→ Task brief: Reproduce the data that follows character for character, but omit its pictures.

→ Source data:
%%

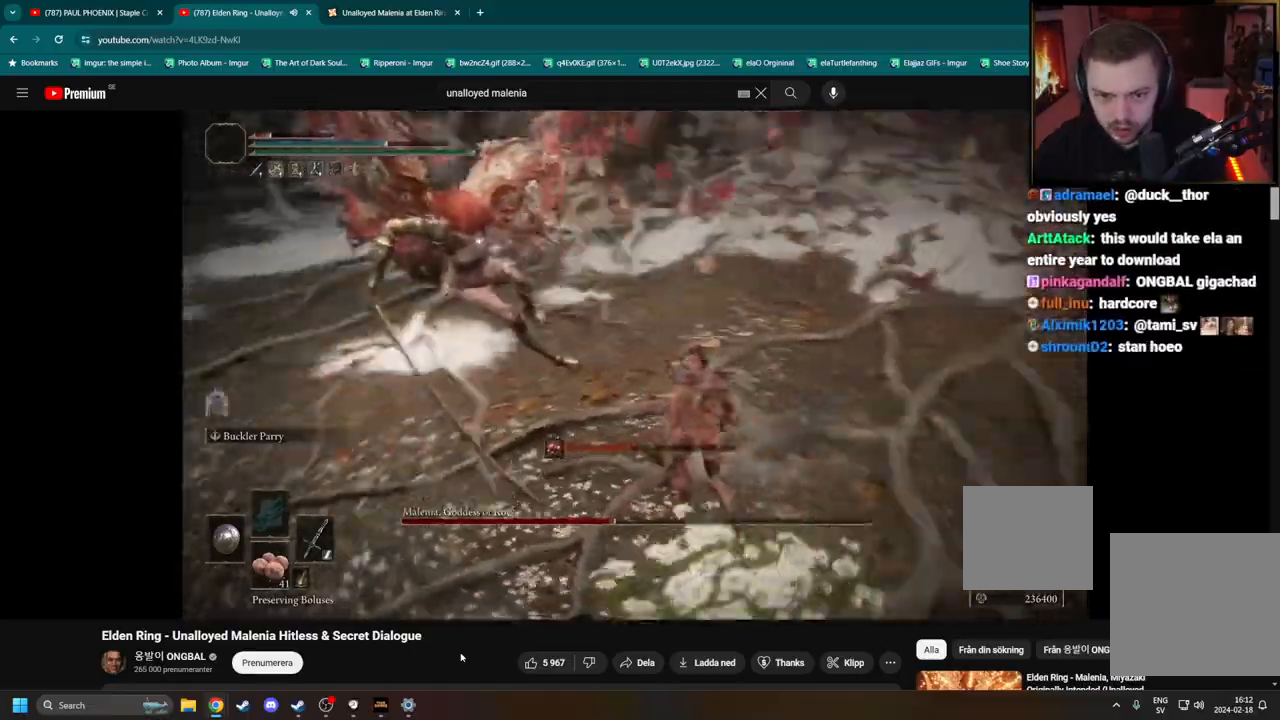
{"dt_ms": 500, "buttons": [], "left_stick": "center", "right_stick": "center", "events": [[133, "R2", "down"], [300, "R2", "up"], [417, "left_stick", "center"]]}
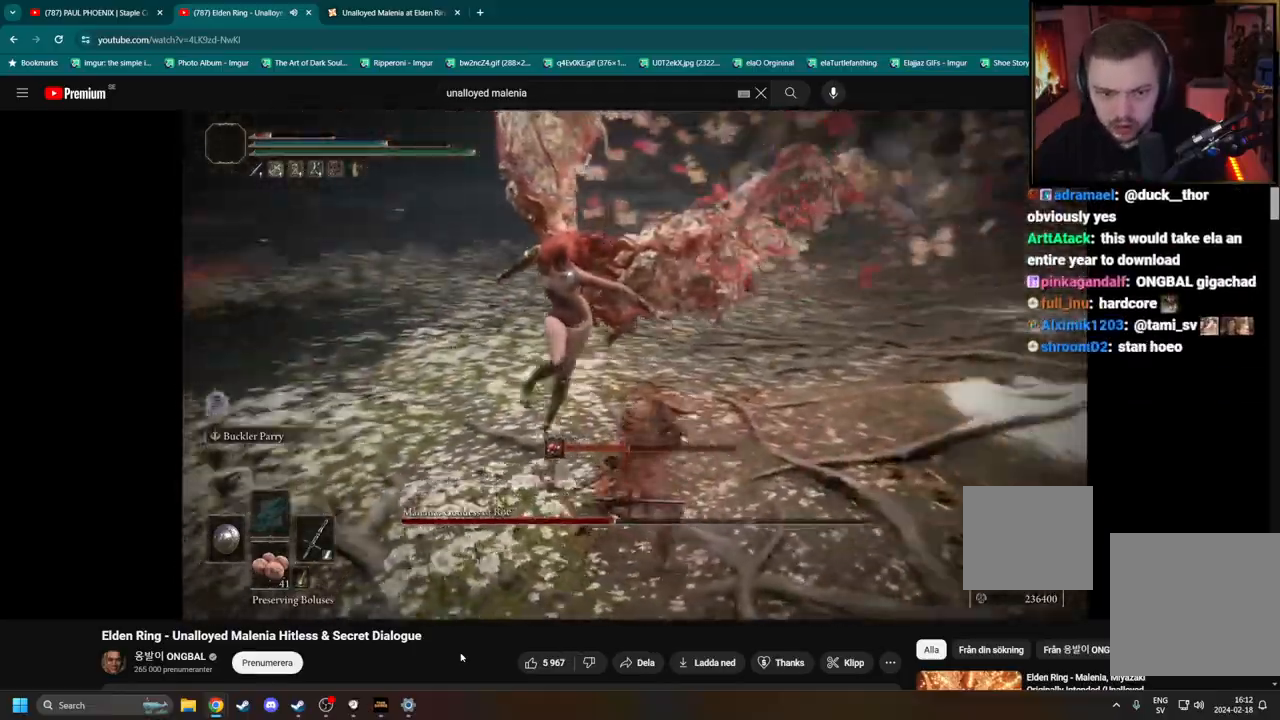
{"dt_ms": 500, "buttons": [], "left_stick": "up", "right_stick": "center", "events": [[350, "left_stick", "up"]]}
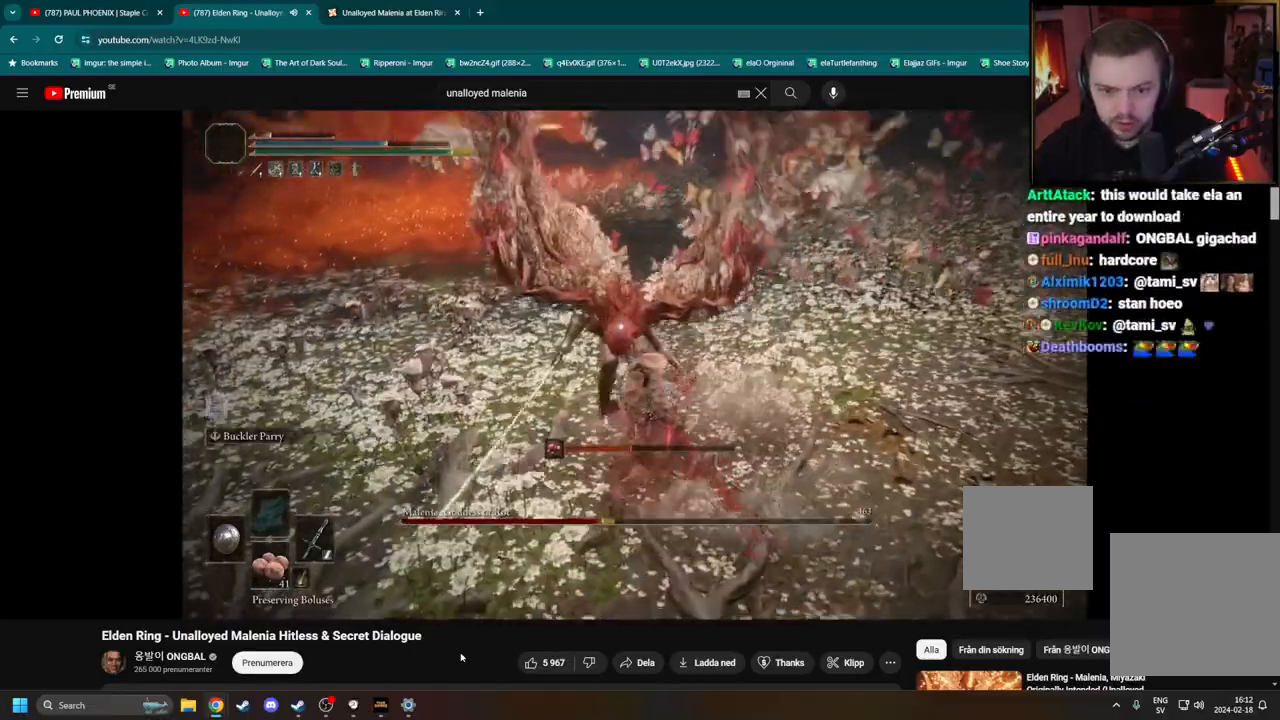
{"dt_ms": 500, "buttons": [], "left_stick": "up", "right_stick": "center", "events": [[133, "left_stick", "center"], [333, "left_stick", "up"]]}
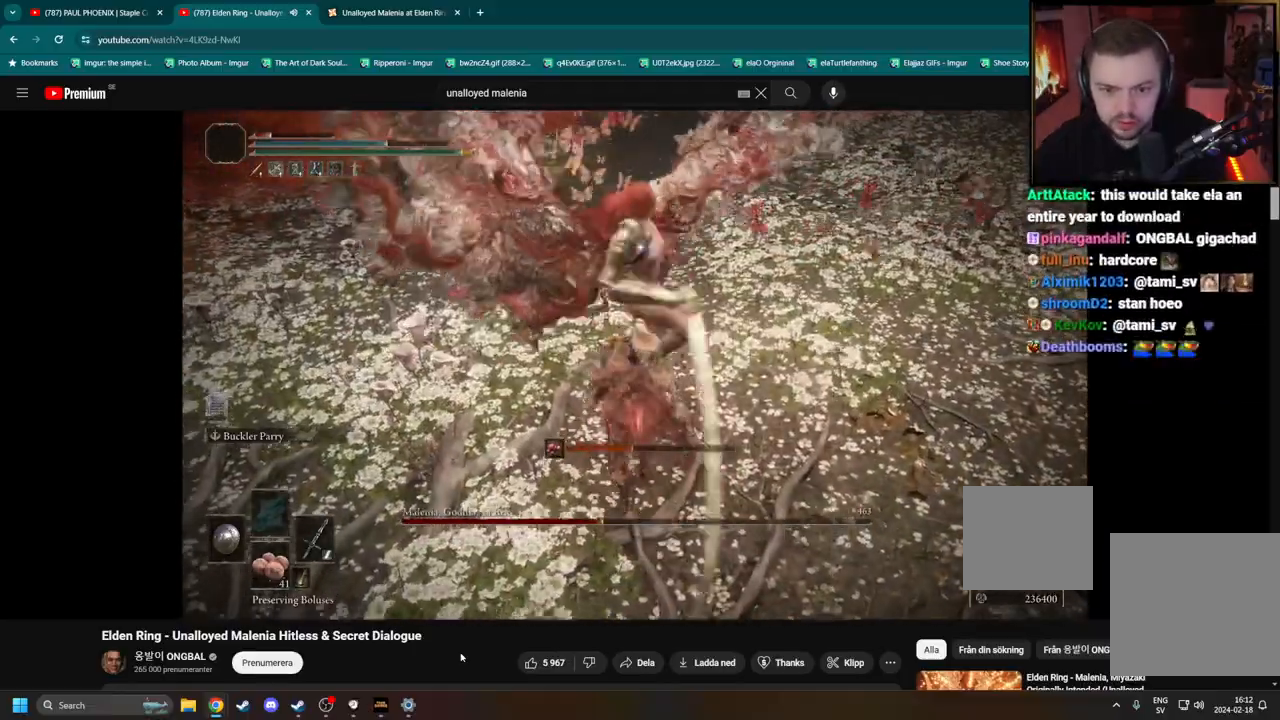
{"dt_ms": 500, "buttons": [], "left_stick": "down-left", "right_stick": "center", "events": [[117, "left_stick", "center"], [317, "left_stick", "down-left"]]}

%%

→ Result of this exercise:
{"dt_ms": 500, "buttons": [], "left_stick": "center", "right_stick": "center", "events": [[133, "R2", "down"], [300, "R2", "up"], [417, "left_stick", "center"]]}
{"dt_ms": 500, "buttons": [], "left_stick": "up", "right_stick": "center", "events": [[350, "left_stick", "up"]]}
{"dt_ms": 500, "buttons": [], "left_stick": "up", "right_stick": "center", "events": [[133, "left_stick", "center"], [333, "left_stick", "up"]]}
{"dt_ms": 500, "buttons": [], "left_stick": "down-left", "right_stick": "center", "events": [[117, "left_stick", "center"], [317, "left_stick", "down-left"]]}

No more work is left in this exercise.